The Waldensians were first on the scene. This movement began in the 1170s with the conversion of a prominent merchant from Lyons named Valdes. (His precise dates are unknown but he died before 1218). Valdes was moved by a minstrel's recounting of the story ofSt Alexis, who had left his patrician Roman parents to live a life of apostolic poverty. He went for counsel to a theologian, who shared with him Jesus' words to the rich young man: 'If you want to be perfect, go sell what you have.' Having made provision for his wife and daughters, Valdes- like Zacchaeus, the tax collector in the Gospel story - made restitution to those from whom he had made unjust profits. He commissioned two priests to translate major portions of the Bible and the Church Fathers from Latin into the Provencal dialect, and then proceeded to study and memorize these. Joyfully he gave to the poor all his remaining property, and began to travel on foot. His watchword was, 'No man can serve two masters!'

From the outset people warmed to Valdes' attractive preaching and lifestyle. Soon some of them, both men and women, were leaving their security and joining him. Their commitment was to spread the gospel in their native tongue, to identify with the poor by becoming poor themselves, and to take the teachings of Jesus - which had often been viewed as optional advice for the holy or eccentrics -as the rule of life for all Christians.

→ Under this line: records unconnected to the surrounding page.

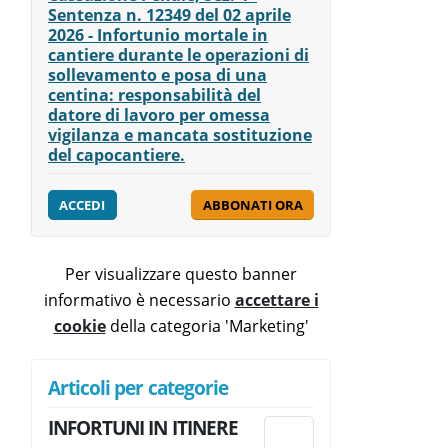
Sentenza n. 12349 del 02 aprile
2026 - Infortunio mortale in
cantiere durante le operazioni di
sollevamento e posa di una
centina: responsabilità del
datore di lavoro per omessa
vigilanza e mancata sostituzione
del capocantiere.
ACCEDI
ABBONATI ORA
Per visualizzare questo banner
informativo è necessario
accettare i
cookie
della categoria 'Marketing'
Articoli per categorie
INFORTUNI IN ITINERE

Valdes' hope was that the preaching and example of his itinerant followers (the 'Poor in Spirit') would be a spur to the renewal of the whole church. At first some churchmen, including Pope Alexander III, gave them cautious encouragement. But within a decade the bishops had forbidden them to preach. They persisted, quoting Peter and John's words in Acts: 'We must obey God rather than men'. And so they were banished from Lyons. For the next 300 years they were to be on the run, at times persecuted severely. Nevertheless, the movement spread. Inspired by the story of Jesus commissioning the Twelve, Waldensian evangelists preached throughout southern France and established a network of sympathizers extending as far north as Alsace and the Netherlands. They also found a ready audience in northern Italy, where for some time already dissident religious groups had been gaining strength. The Italian Waldensians (the 'Poor Lombards') soon asserted independence of their French brothers (the 'Poor Lyonists'), for they were developing distinctive features of their own. Their concern was not only to travel and preach. They worked to nurture the ordered life of Christian community, based on the early chapters of the Acts of the Apostles. Their style was more organized and less spontaneous than their French brothers and sisters. But the Italians also evangelized. By 1211 their community in Strasbourg was strong enough spiritually and numerically to produce eighty martyrs And soon there were other Waldensian communities of the Italian connection as far north-east as Moravia and as far south as the heel of Italy.